## What the task requires:
Could you write out, word for word, only the lines from the one containing "A cross-sectional study" through the last line of the data below?

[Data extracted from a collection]
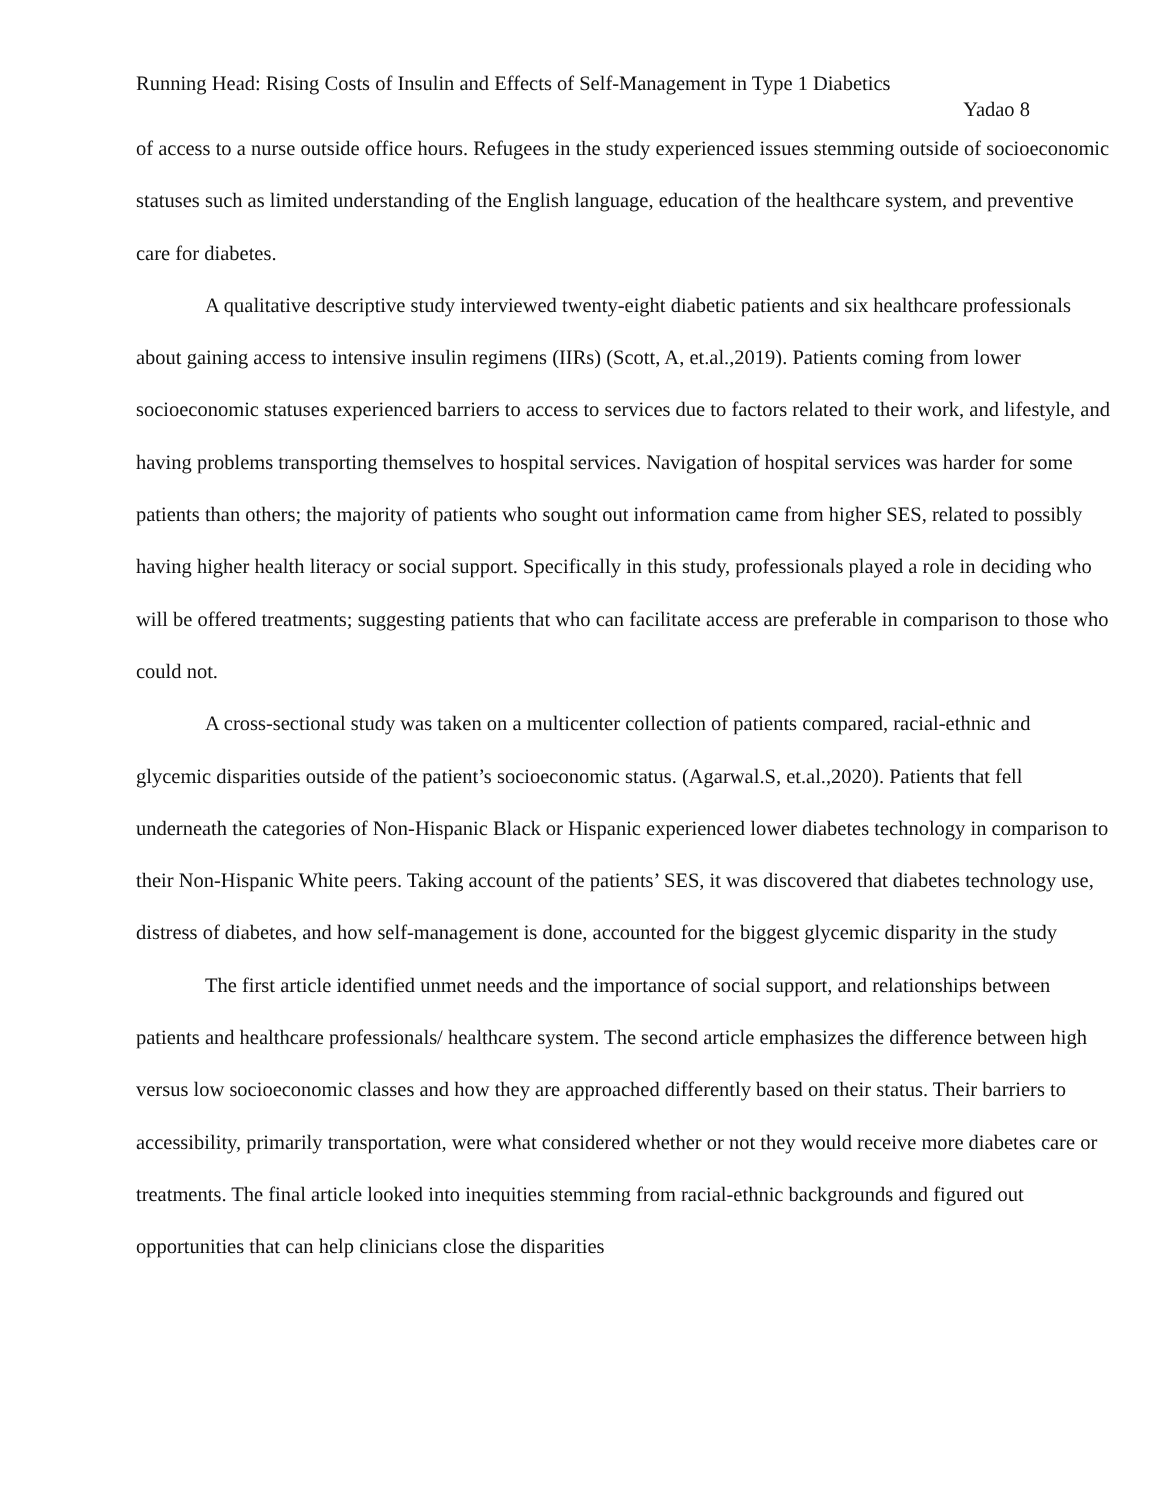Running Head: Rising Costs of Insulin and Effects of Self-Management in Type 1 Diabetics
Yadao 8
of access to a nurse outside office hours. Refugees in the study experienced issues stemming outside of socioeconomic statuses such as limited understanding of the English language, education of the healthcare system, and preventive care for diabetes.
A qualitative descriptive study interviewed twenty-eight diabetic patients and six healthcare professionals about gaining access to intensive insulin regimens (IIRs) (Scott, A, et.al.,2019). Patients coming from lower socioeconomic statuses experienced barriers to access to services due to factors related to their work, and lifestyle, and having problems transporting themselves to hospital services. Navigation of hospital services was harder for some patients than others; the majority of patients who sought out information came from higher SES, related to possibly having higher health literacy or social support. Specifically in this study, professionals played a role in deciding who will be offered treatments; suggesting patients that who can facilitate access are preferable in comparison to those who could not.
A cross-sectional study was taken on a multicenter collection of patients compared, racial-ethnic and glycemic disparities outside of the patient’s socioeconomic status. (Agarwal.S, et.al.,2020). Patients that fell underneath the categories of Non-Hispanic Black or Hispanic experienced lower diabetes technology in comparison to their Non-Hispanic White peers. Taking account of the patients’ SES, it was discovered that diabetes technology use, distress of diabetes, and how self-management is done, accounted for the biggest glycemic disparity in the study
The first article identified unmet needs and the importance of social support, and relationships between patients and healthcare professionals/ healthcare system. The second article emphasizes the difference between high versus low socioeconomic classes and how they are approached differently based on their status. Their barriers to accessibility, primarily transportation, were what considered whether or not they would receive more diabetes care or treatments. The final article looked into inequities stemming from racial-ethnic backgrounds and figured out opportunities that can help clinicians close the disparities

## Written response:
A cross-sectional study was taken on a multicenter collection of patients compared, racial-ethnic and glycemic disparities outside of the patient’s socioeconomic status. (Agarwal.S, et.al.,2020). Patients that fell underneath the categories of Non-Hispanic Black or Hispanic experienced lower diabetes technology in comparison to their Non-Hispanic White peers. Taking account of the patients’ SES, it was discovered that diabetes technology use, distress of diabetes, and how self-management is done, accounted for the biggest glycemic disparity in the study
The first article identified unmet needs and the importance of social support, and relationships between patients and healthcare professionals/ healthcare system. The second article emphasizes the difference between high versus low socioeconomic classes and how they are approached differently based on their status. Their barriers to accessibility, primarily transportation, were what considered whether or not they would receive more diabetes care or treatments. The final article looked into inequities stemming from racial-ethnic backgrounds and figured out opportunities that can help clinicians close the disparities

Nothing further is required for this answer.